Omit images. Retype all entries verbatim.

>>>

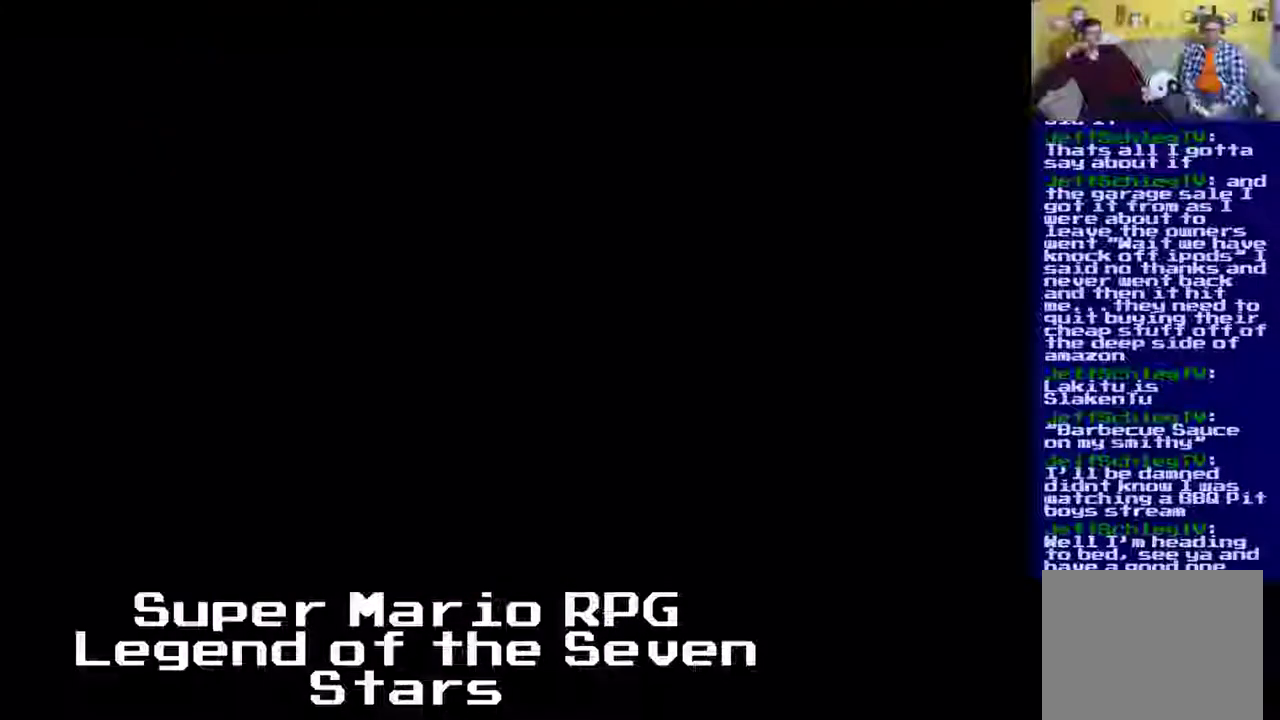
{"buttons": ["X", "DPAD_DOWN", "DPAD_RIGHT"], "left_stick": "center", "events": [[100, "DPAD_DOWN", "down"]]}
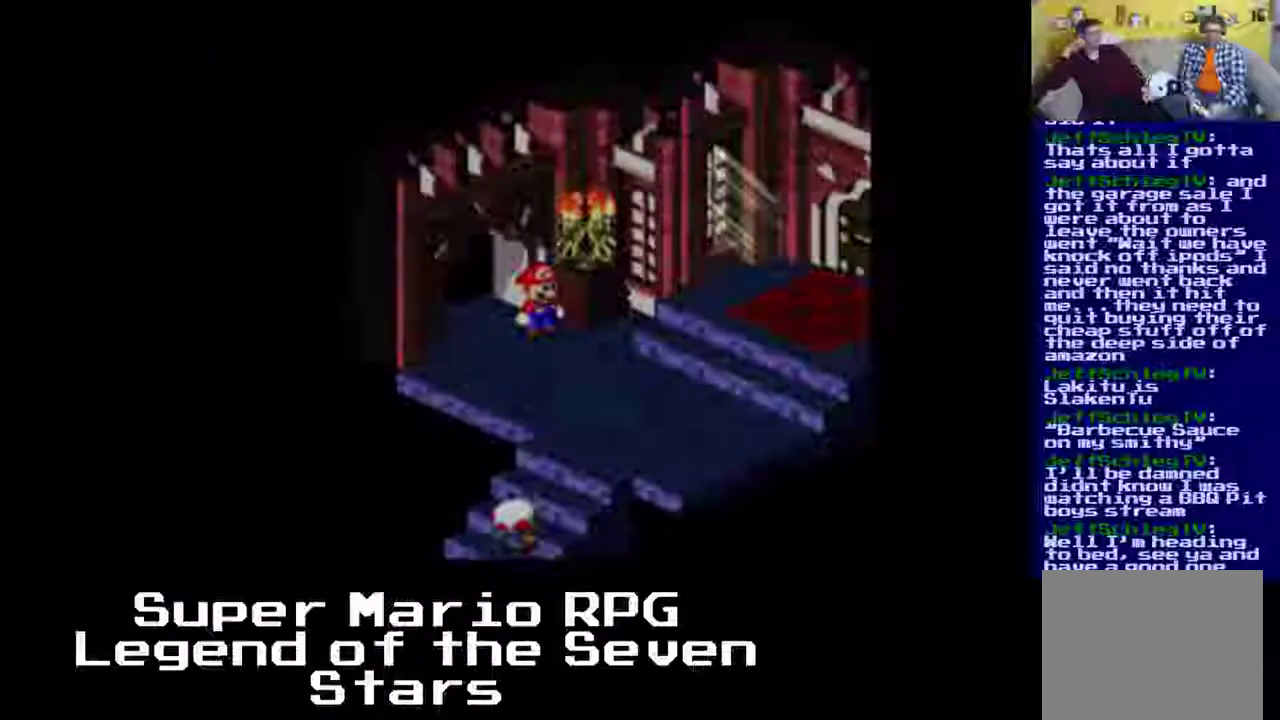
{"buttons": ["X", "DPAD_DOWN"], "left_stick": "center", "events": [[133, "DPAD_RIGHT", "up"]]}
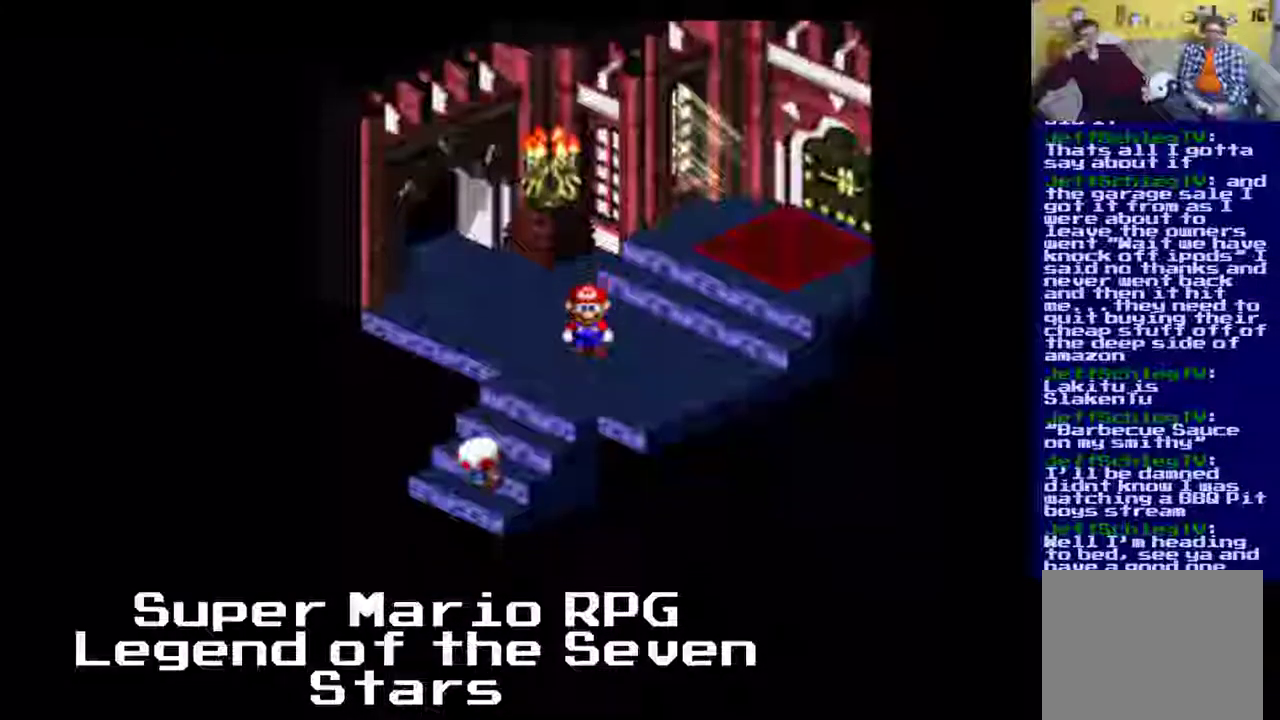
{"buttons": ["B", "X"], "left_stick": "center", "events": [[133, "B", "down"], [167, "DPAD_DOWN", "up"], [167, "DPAD_LEFT", "down"], [433, "B", "up"], [433, "DPAD_LEFT", "up"], [450, "B", "down"]]}
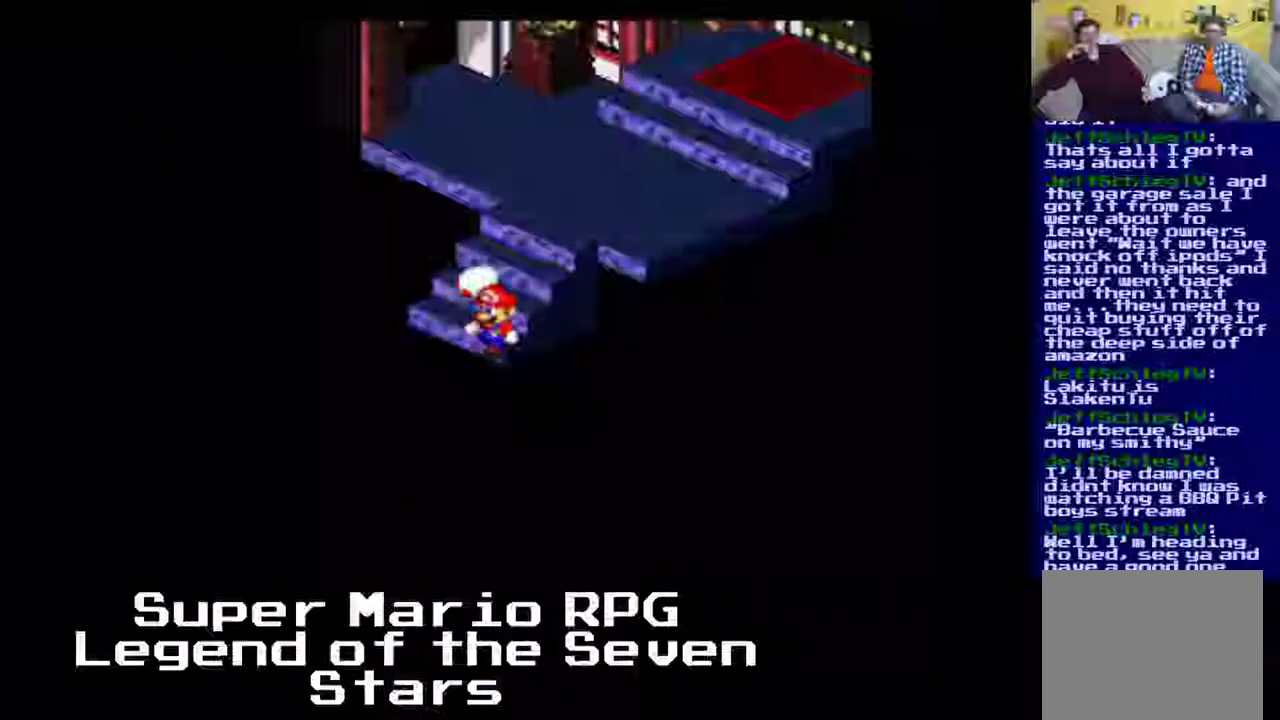
{"buttons": ["X", "DPAD_DOWN"], "left_stick": "center", "events": [[17, "B", "up"], [33, "B", "down"], [200, "DPAD_UP", "down"], [233, "B", "up"], [467, "DPAD_DOWN", "down"], [467, "DPAD_UP", "up"]]}
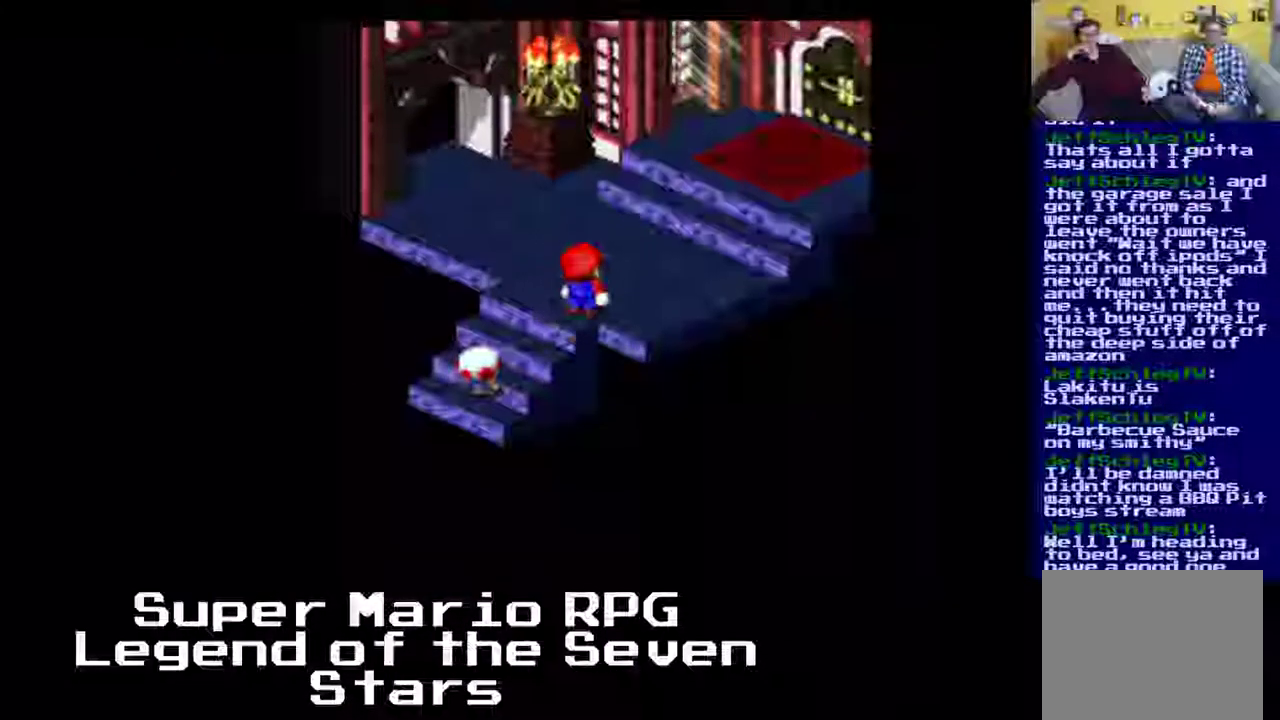
{"buttons": ["X"], "left_stick": "center", "events": [[17, "B", "down"], [133, "B", "up"], [233, "DPAD_DOWN", "up"], [233, "DPAD_LEFT", "down"], [500, "DPAD_LEFT", "up"]]}
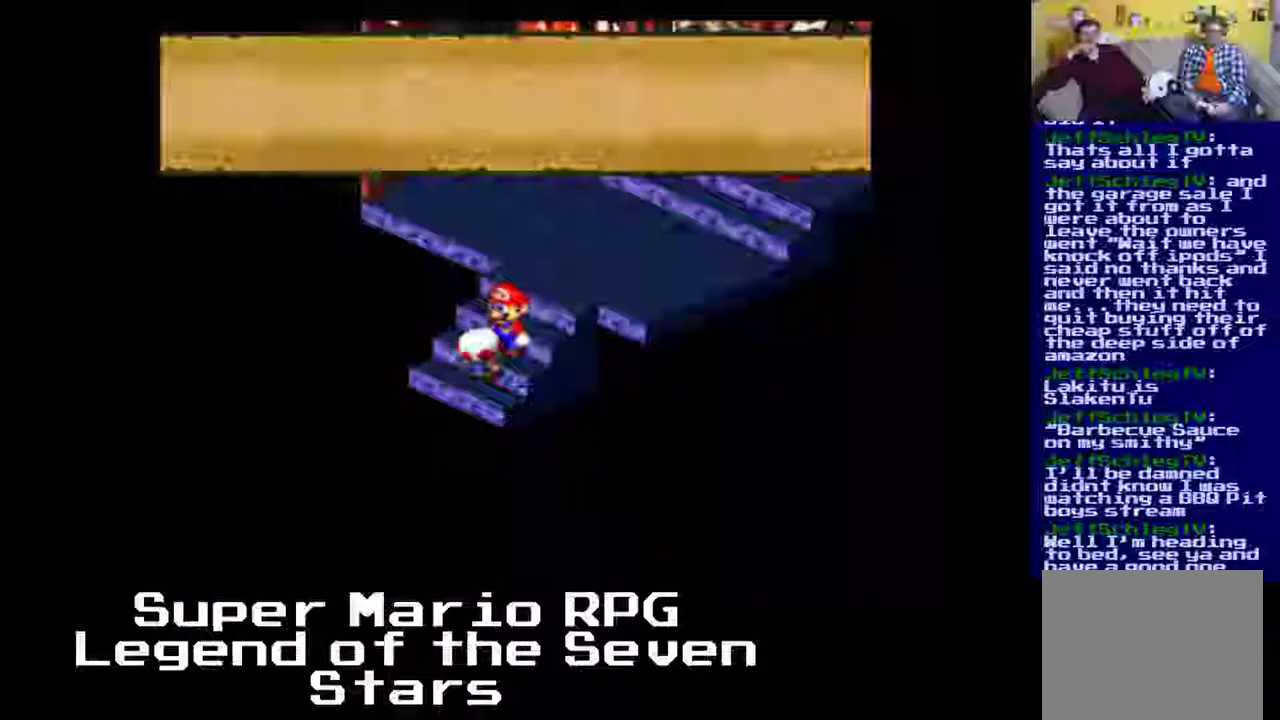
{"buttons": ["X", "DPAD_UP"], "left_stick": "center", "events": [[117, "B", "down"], [267, "DPAD_UP", "down"], [350, "B", "up"]]}
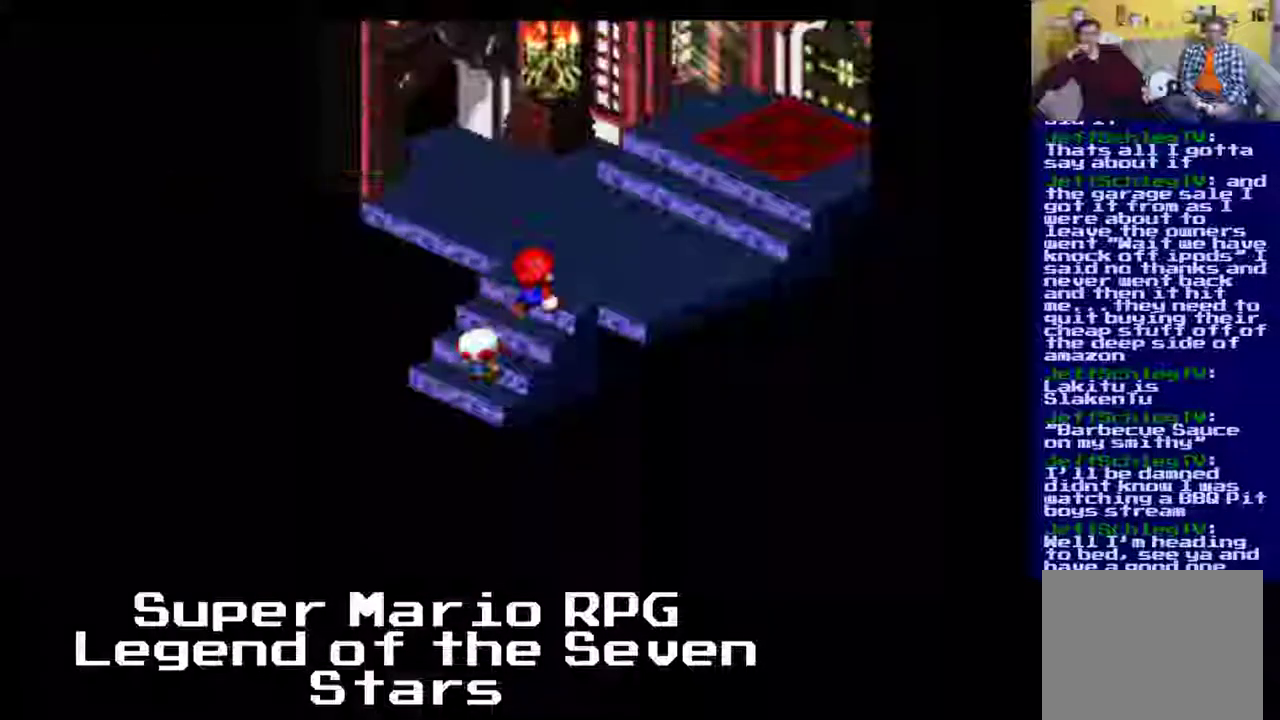
{"buttons": ["A", "X", "DPAD_RIGHT"], "left_stick": "center", "events": [[267, "A", "down"], [300, "DPAD_RIGHT", "down"], [300, "DPAD_UP", "up"]]}
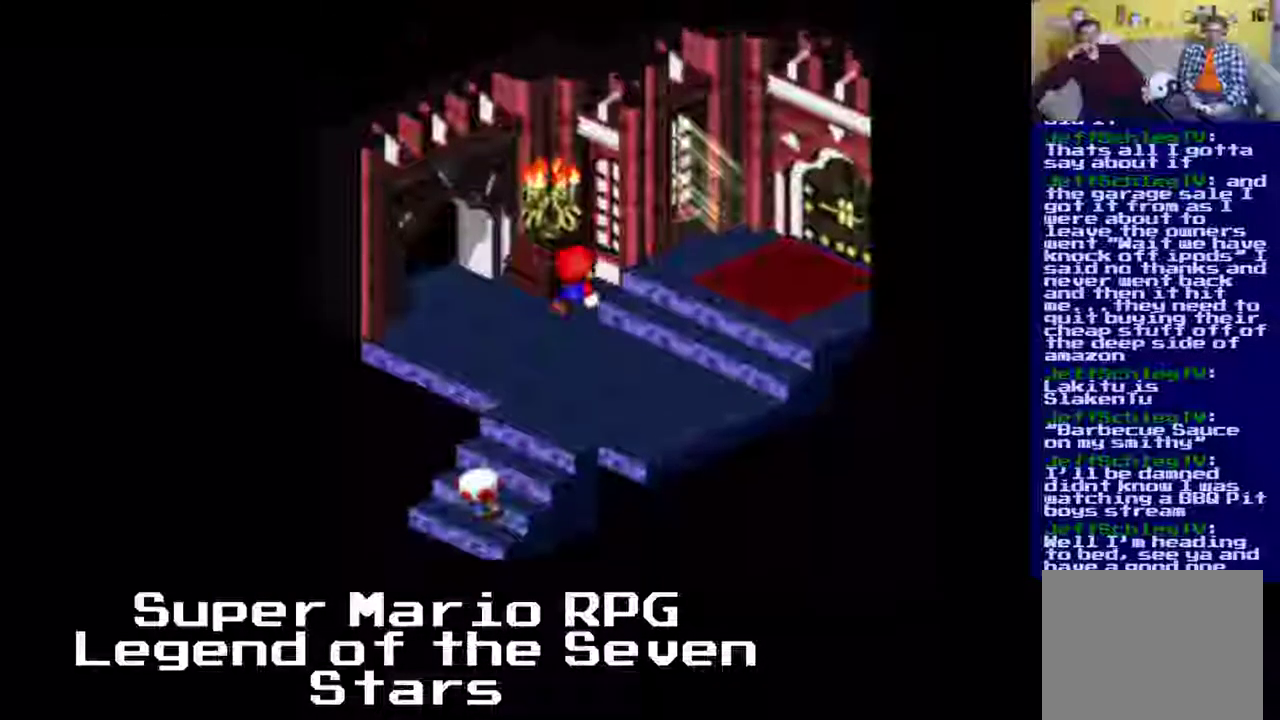
{"buttons": ["X", "DPAD_RIGHT"], "left_stick": "center", "events": [[67, "DPAD_UP", "down"], [117, "A", "up"], [333, "DPAD_UP", "up"]]}
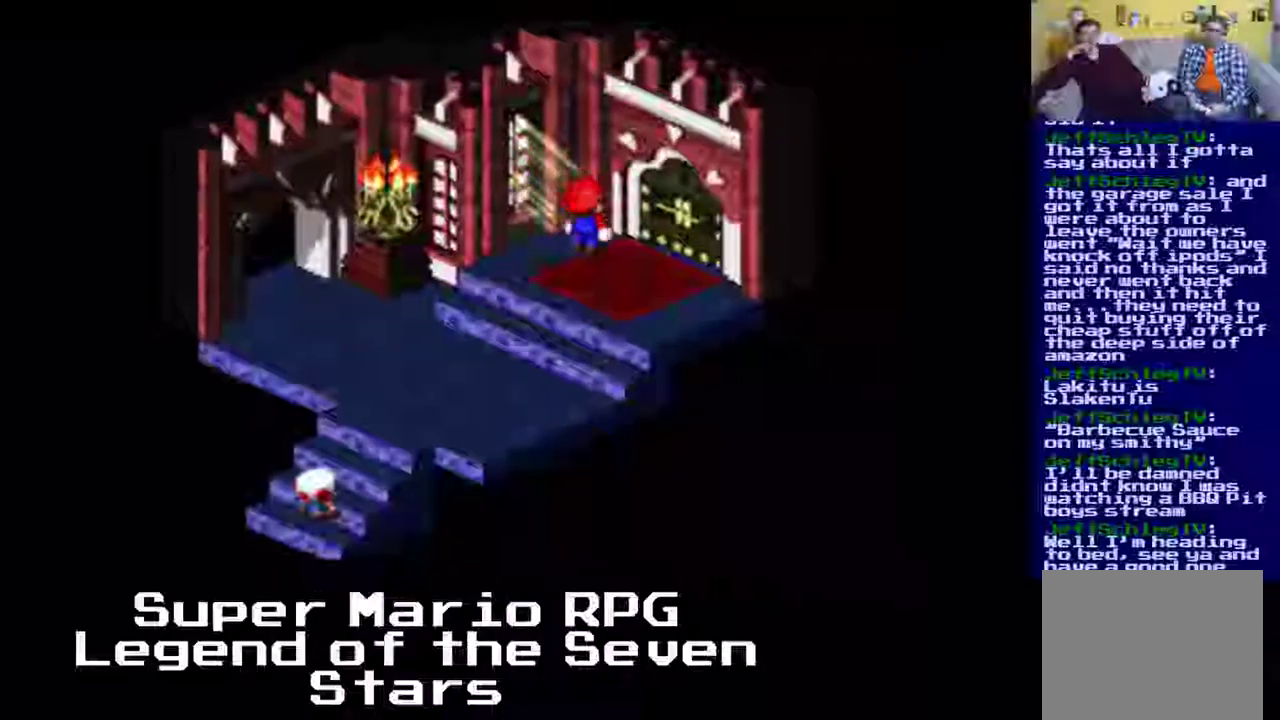
{"buttons": ["X", "DPAD_UP", "DPAD_RIGHT"], "left_stick": "center", "events": [[100, "DPAD_RIGHT", "up"], [100, "DPAD_UP", "down"], [367, "DPAD_RIGHT", "down"]]}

<<<

• **RESPONSE TO THE EXERCISE**:
{"buttons": ["X", "DPAD_DOWN", "DPAD_RIGHT"], "left_stick": "center", "events": [[100, "DPAD_DOWN", "down"]]}
{"buttons": ["X", "DPAD_DOWN"], "left_stick": "center", "events": [[133, "DPAD_RIGHT", "up"]]}
{"buttons": ["B", "X"], "left_stick": "center", "events": [[133, "B", "down"], [167, "DPAD_DOWN", "up"], [167, "DPAD_LEFT", "down"], [433, "B", "up"], [433, "DPAD_LEFT", "up"], [450, "B", "down"]]}
{"buttons": ["X", "DPAD_DOWN"], "left_stick": "center", "events": [[17, "B", "up"], [33, "B", "down"], [200, "DPAD_UP", "down"], [233, "B", "up"], [467, "DPAD_DOWN", "down"], [467, "DPAD_UP", "up"]]}
{"buttons": ["X"], "left_stick": "center", "events": [[17, "B", "down"], [133, "B", "up"], [233, "DPAD_DOWN", "up"], [233, "DPAD_LEFT", "down"], [500, "DPAD_LEFT", "up"]]}
{"buttons": ["X", "DPAD_UP"], "left_stick": "center", "events": [[117, "B", "down"], [267, "DPAD_UP", "down"], [350, "B", "up"]]}
{"buttons": ["A", "X", "DPAD_RIGHT"], "left_stick": "center", "events": [[267, "A", "down"], [300, "DPAD_RIGHT", "down"], [300, "DPAD_UP", "up"]]}
{"buttons": ["X", "DPAD_RIGHT"], "left_stick": "center", "events": [[67, "DPAD_UP", "down"], [117, "A", "up"], [333, "DPAD_UP", "up"]]}
{"buttons": ["X", "DPAD_UP", "DPAD_RIGHT"], "left_stick": "center", "events": [[100, "DPAD_RIGHT", "up"], [100, "DPAD_UP", "down"], [367, "DPAD_RIGHT", "down"]]}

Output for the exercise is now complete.